Saat 22:45’te, kasabadan atılacak havai fişeklerle Travemünde Kültür Haftası’nın kapanışı yapılacağını öğrendik. Ancak, son toplu ulaşım araçlarını kaçırmamak için bu şöleni bekleyemedik. PASSAT’ın kuzeyinde, Trave Nehri’nin Baltık Denizi’ne döküldüğü yerde, yaz aylarında çalışan yolcu feribotuyla kasabaya döndük.

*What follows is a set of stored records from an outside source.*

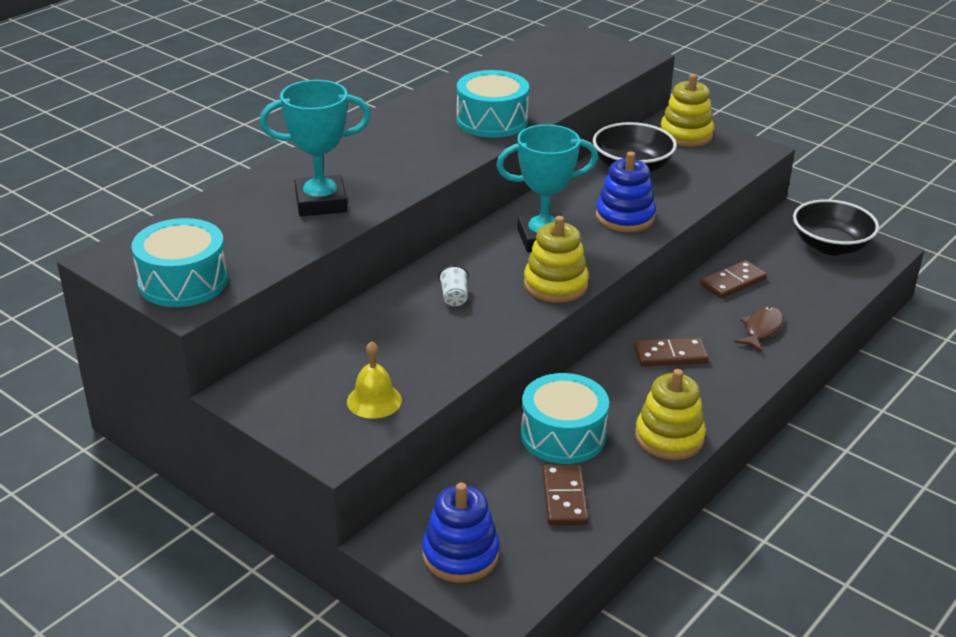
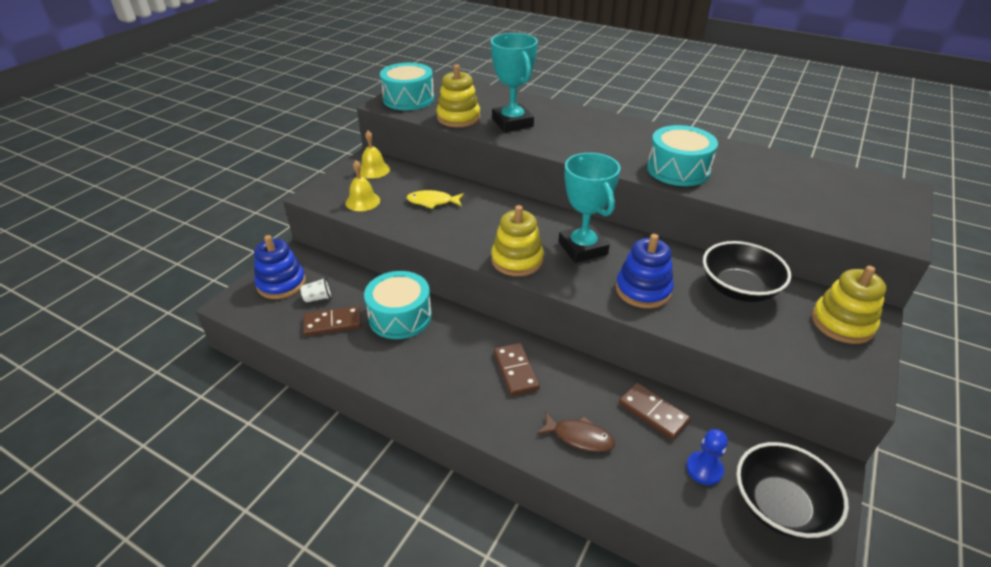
camera: 80 degrees right, 5 degrees up
white cup [439,265,469,306] -> white cup moved to [300,277,332,303]
yellow stacking toy [635,369,706,460] -> yellow stacking toy moved to [437,64,480,127]
none -> yellow bell [360,131,390,179]
none -> yellow fish [406,190,464,209]
none -> blue pawn [686,429,728,485]

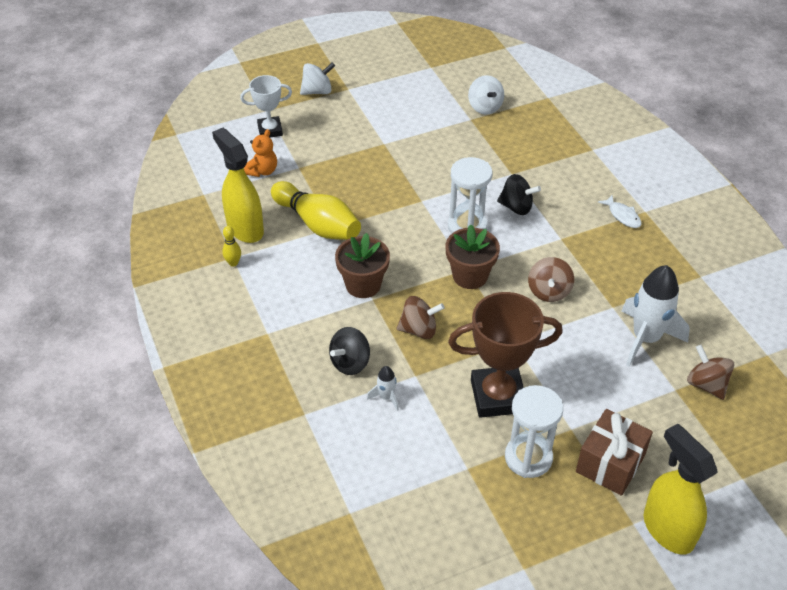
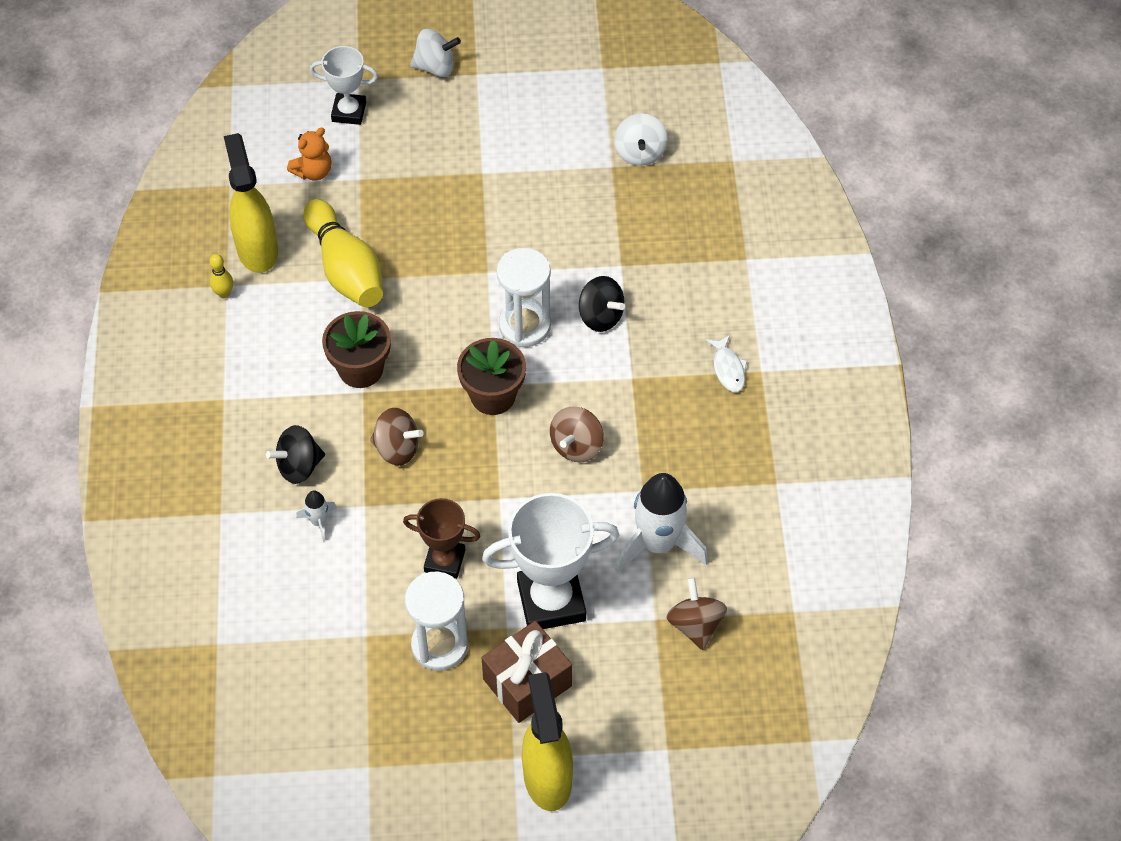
camera: 20 degrees right, 10 degrees up
brown trophy [448,292,563,418] -> brown trophy [403,498,480,579], size x0.59
none -> white trophy [482,493,619,629]

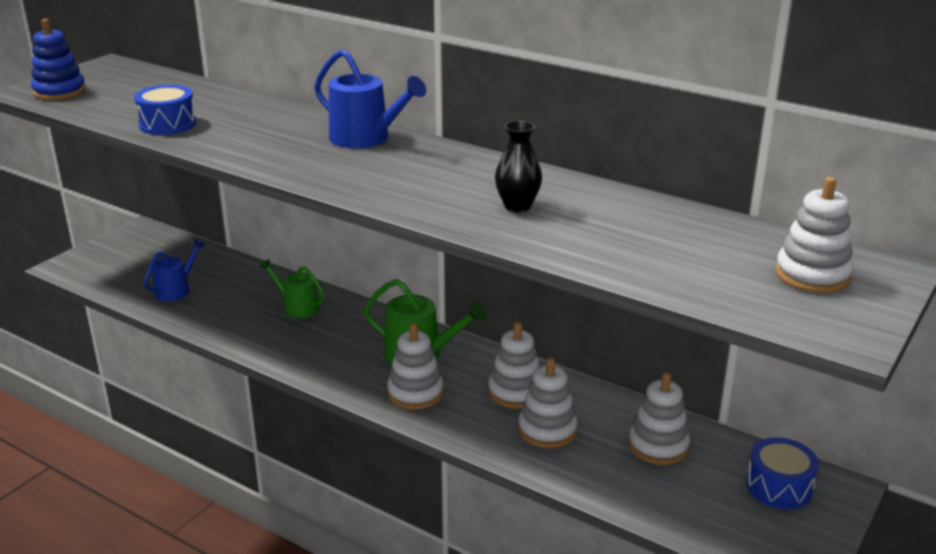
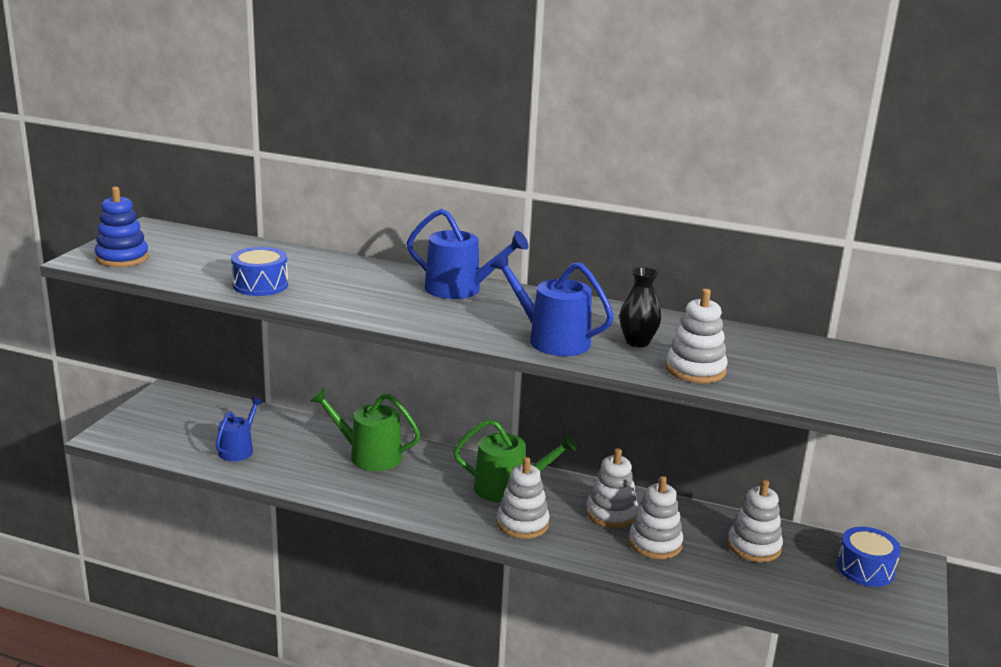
camera: 15 degrees left, 5 degrees down
green watering can [260,259,325,318] -> green watering can [311,388,421,471], size x1.50
white stacking toy [775,177,854,293] -> white stacking toy moved to [666,289,728,383]
none -> blue watering can [490,252,614,356]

Kuzey kordonda biraz dolaştıktan sonra, sahil boyunca sıralanmış çadırlarda satılan yiyecek, içecek ve hediyelik eşyalara göz attık. Sahilde kurulan müzik sahnelerinden gelen gürültülü müzikler eşliğinde, kravatsız dolaşmanın rahatlığını yaşadım. Cafe Junge’de içtiğim bir fincan kahve eşliğinde yazıma son rötuşları yaptım ve biraz gecikmeli gelen otobüsümüze yetiştim. Geriye dönüp baktığımda, gökyüzünü aydınlatan havai fişekler şehri büyülü bir atmosfere bürümüştü.
Travemünde'nin Kumarhane Hikayesi
Bu vesileyle, Travemünde'nin geçmişine dair bir hikayeyi de paylaşmak istiyorum. 1980'li yıllarda, Travemünde kasabası kumarhaneleriyle de ünlüydü. Almanya’da çalışıp kazandıkları parayı gazinolarda harcayan bazı vatandaşlarımız, eşlerinin gazinolara şikayetleriyle karşılaşırdı. Kumarhane müdürleri, bu kadınların şikayetlerini dikkate alarak, kumarbaz eşlerin fotoğraflarını kapıdaki görevlilere verir ve bu kişilerin içeri alınmamasını sağlardı. Böylece, kadınlarımız kumarbaz eşlerini kumarhanelere şikayet ederek yola getirmeyi başarmışlardı.
Bu hikaye, umarız ki kumarbaz eşleri olan tüm kadınlara bir öğüt olur.